Service Monitoring - csap-platform/csap-core GitHub Wiki
To ensure Application availability, CS-AP Monitoring integrates with alerting systems to notify teams when issues arise. To be effective in both the identification, routing, and resolution of incidents, it is critical that all services have implemented health and performance apis. While trivial services may only have a few SLA metrics defined - more complex services may have dozens of elements contributing to determine if a service is healthy.
Use the CSAP service editor to:
- Customize resource alerts based on production and performance test observations. This includes: cpu, memory, sockets, ...
- Add all key performance indicators to facilitate both trending and troubleshooting.
- Embed CSAP black box java component, refer to Monitoring Java
To achieve the highest rates of telemetry collection, the CSAP black box component (provided by csap-starter) is available for services using java. Black Box provides embedded collection and monitoring capabilities. Embedding additional instrumentation into each service enables 10-100x increase in telemetry over traditional collection techniques. This significantly improving engineering collaboration and opportunities for machine learning. Implementation details: Monitoring Java
Both http and Java JMX based heartbeats are supported. Java JMX is preferred for java applications as connection and collection is generally more efficient. Guidelines:
-
Any downstream availability issues should be include in the health checks as rpc invocations can fail to even leave the current hosts, or even the current process (eg. connection pool timeout, network routing tables, etc.).
-
Response must be very fast. Avoid any RPC - use in memory structures to store/retrieve results gathered either during regular workflows, or background threads.
-
Calls longer then the configured time (typically 500ms) will be marked as non-responsive.
-
Http monitors can be used to monitor endpoints.
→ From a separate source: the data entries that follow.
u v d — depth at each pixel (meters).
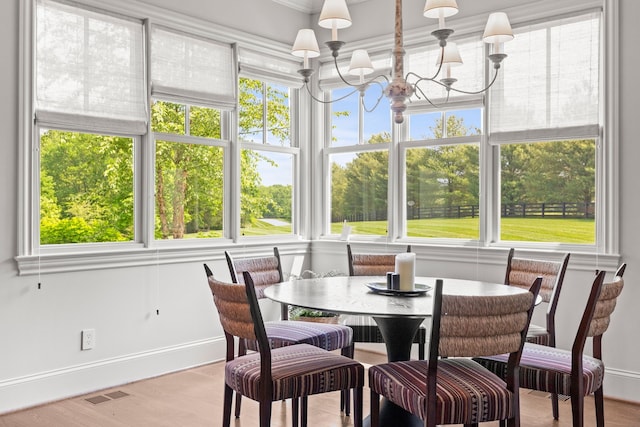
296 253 4.78
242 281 3.24
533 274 3.23
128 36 3.63
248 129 4.48
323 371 2.34
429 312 2.13
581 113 3.54
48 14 3.25
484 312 1.94
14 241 3.12
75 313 3.38
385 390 2.23
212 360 4.14
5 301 3.09
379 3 4.48
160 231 3.88
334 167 4.87
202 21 4.01
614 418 3.04
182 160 4.02
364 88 3.07
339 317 3.98
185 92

In addition to true/false, response should contain reasonable troubleshooting and routing information.
{
"Healthy": false,
"reasons": [
"Exception accessing Oracle on caf7db",
"Exception accessing Ldap on dsx.cisco.com"
]
}
- Java Monitors: implemented using JMX to invoke a isHealthy() method. The method returns an integer: 0 indicates failures, everything else is success. The isHealthy result will be graphed - so this itself can be used as a reflection of responsiveness. This will trigger alerts - and then performance metrics (see below) will be used to identify the specific failure point.
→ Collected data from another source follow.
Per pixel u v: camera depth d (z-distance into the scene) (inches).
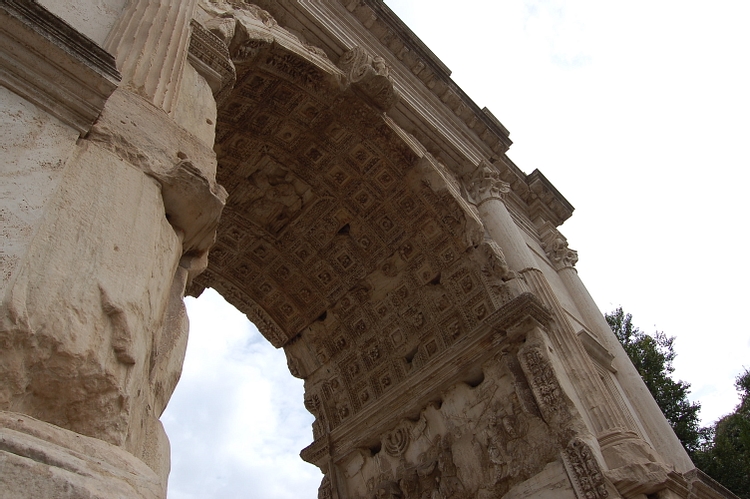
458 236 424.2
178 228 132.3
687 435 679.1
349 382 465.4
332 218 456.4
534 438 332.5
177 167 128.9
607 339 449.1
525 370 348.8
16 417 74.2
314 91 386.6
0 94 104.0
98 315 92.1
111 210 108.3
- Note: by default - CSAP will monitor every java service . If health is not configured - csap will use the java thread count retrieved to ensure that the JVM is responding to connection requests (while not ideal - this catches OOM exceptions ~80% of the time). Further, CSAP agents will use Java JMX connectivity to determine if a JVM is responsive or aware. This is a very limited test as it does not capture any downstream dependencies or logic errors. All services should implement a custom isHealthy method to ensure delivery of services.
CSAP default collections include:
- Shared OS data - mpstat, load, memory
- Process data - including top, disk reads/writes, network activity
- Java data - including heap, tomcat sessions, etc.
Strongly recommended: each service should implement key performance indicators exposed using REST or Java APIs.
While the above represents significant insight into service performance, standard industry practices include gather additional data points representing workload. Typically - this would include APIs invoke - the number of times per minutes, and min and max time to complete. The Code Samples include several examples based on leveraging the csap-starter apis provided by Runtime Support. Java Simon is a very trivial mechanism to use to capture and export data via JMX.
Services can add data point using the CSAP Service Editor, and view the graphs in the service portal.